• **TASK BRIEF**:
Somewhere below, one line contains "camera: 45 degrees left, 15 degrees down" and a later line contains "potato [510,555,552,594] ->". Output those two lines and everything between them exactly, and nothing else.

• **EXERCISE MATERIAL**:

------------------------------

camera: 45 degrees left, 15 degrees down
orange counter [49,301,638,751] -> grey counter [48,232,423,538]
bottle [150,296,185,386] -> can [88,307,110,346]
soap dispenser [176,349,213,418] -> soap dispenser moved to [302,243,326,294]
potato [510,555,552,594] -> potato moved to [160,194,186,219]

------------------------------

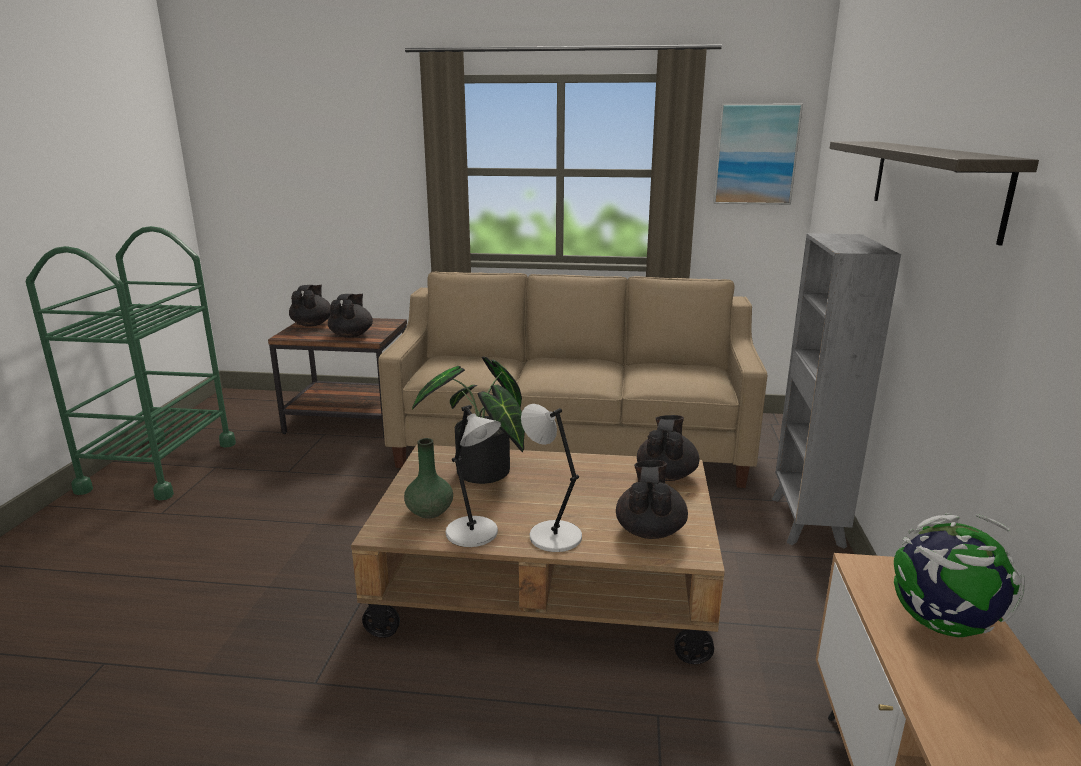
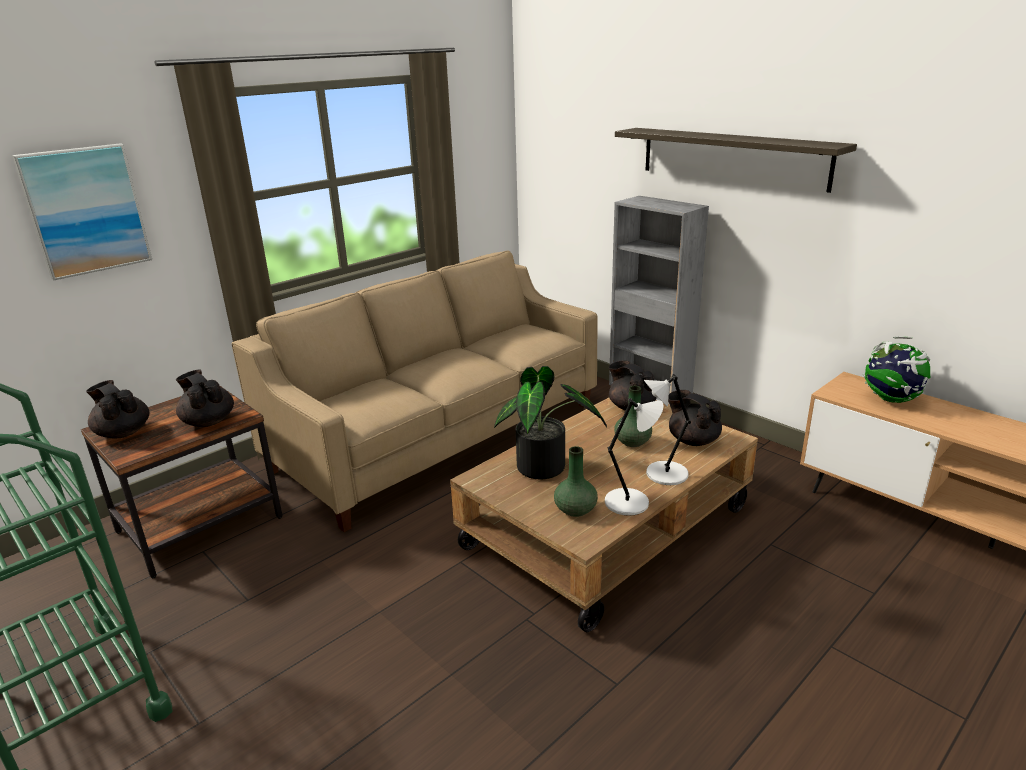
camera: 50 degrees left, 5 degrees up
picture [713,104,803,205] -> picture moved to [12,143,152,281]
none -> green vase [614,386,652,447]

------------------------------

• **TASK ANSWER**:
camera: 45 degrees left, 15 degrees down
orange counter [49,301,638,751] -> grey counter [48,232,423,538]
bottle [150,296,185,386] -> can [88,307,110,346]
soap dispenser [176,349,213,418] -> soap dispenser moved to [302,243,326,294]
potato [510,555,552,594] -> potato moved to [160,194,186,219]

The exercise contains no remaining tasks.